- _Work instructions_
In the data that follows, find the line with "Figure 8. Changes"; transcribe it, every later line up to the one with "Table 1. The", and that line as well, exactly and with no others.
[Supplied records]
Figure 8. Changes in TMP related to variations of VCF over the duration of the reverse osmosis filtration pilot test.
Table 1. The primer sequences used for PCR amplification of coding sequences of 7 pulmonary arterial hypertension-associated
[/Supplied records]
[Supplied records]
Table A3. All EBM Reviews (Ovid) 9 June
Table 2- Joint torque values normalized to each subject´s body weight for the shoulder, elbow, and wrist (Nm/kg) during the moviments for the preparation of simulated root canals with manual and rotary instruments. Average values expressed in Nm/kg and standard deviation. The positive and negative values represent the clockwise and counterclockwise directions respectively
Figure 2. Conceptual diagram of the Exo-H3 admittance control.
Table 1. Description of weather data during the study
[/Supplied records]
[Supplied records]
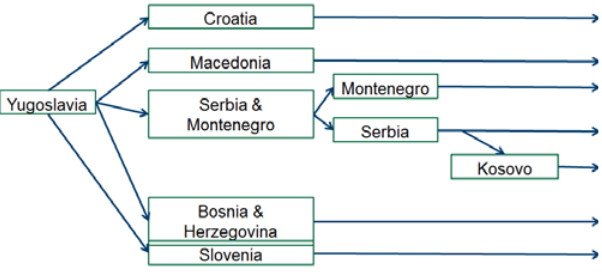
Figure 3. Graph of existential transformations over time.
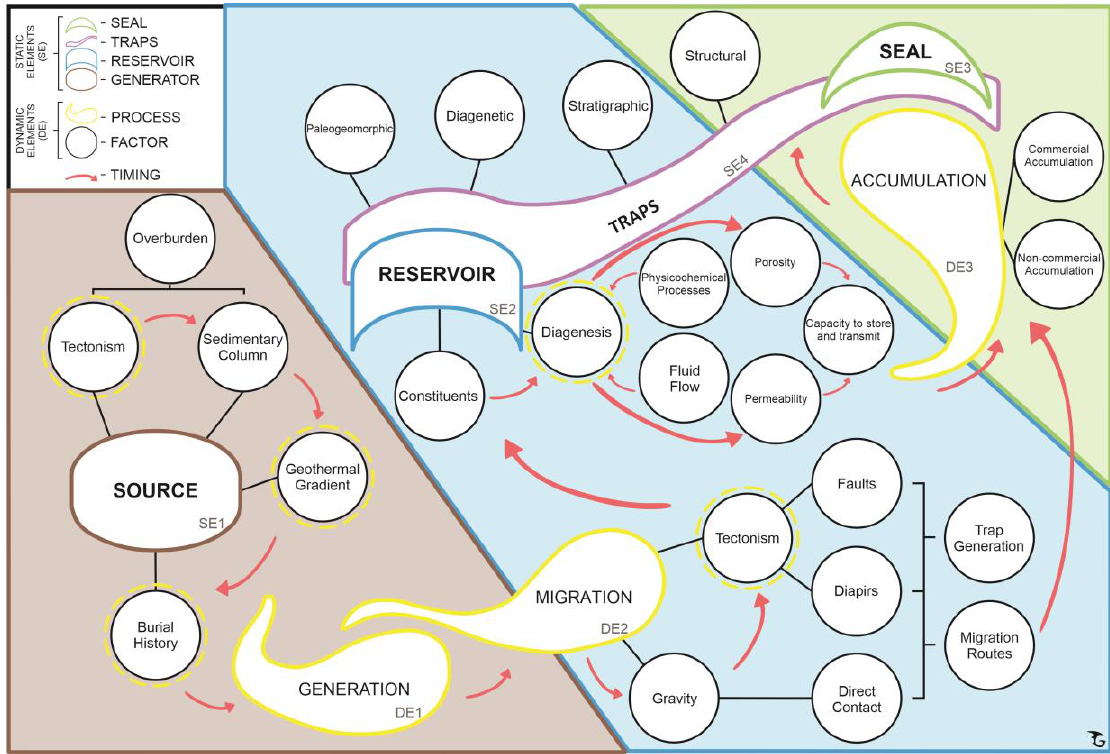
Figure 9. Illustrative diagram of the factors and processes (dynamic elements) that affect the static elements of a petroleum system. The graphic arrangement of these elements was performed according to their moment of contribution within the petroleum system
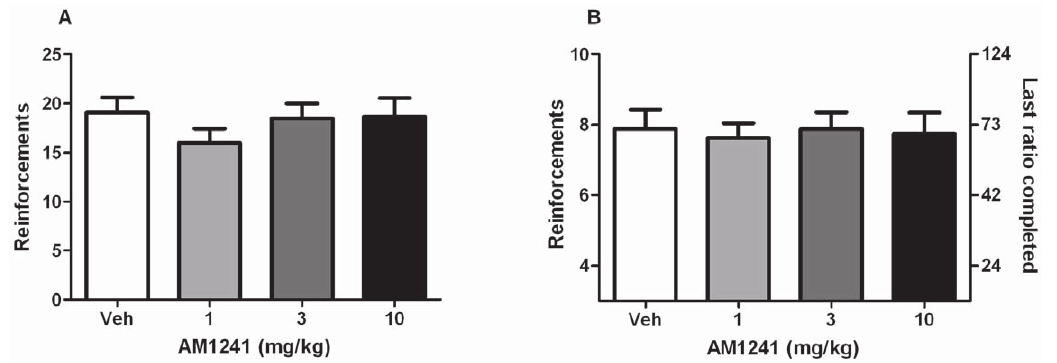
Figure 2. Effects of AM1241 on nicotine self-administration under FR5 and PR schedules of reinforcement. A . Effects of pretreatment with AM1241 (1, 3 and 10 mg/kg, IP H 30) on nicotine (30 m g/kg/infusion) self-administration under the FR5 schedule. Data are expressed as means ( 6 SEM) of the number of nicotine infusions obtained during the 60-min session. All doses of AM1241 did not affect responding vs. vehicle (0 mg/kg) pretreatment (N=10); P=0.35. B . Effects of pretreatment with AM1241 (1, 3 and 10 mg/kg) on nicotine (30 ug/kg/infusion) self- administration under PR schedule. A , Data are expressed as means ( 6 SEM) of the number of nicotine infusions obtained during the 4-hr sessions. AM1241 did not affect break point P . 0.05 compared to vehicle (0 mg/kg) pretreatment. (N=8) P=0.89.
[/Supplied records]
- _Written response_
Figure 8. Changes in TMP related to variations of VCF over the duration of the reverse osmosis filtration pilot test.
Table 1. The primer sequences used for PCR amplification of coding sequences of 7 pulmonary arterial hypertension-associated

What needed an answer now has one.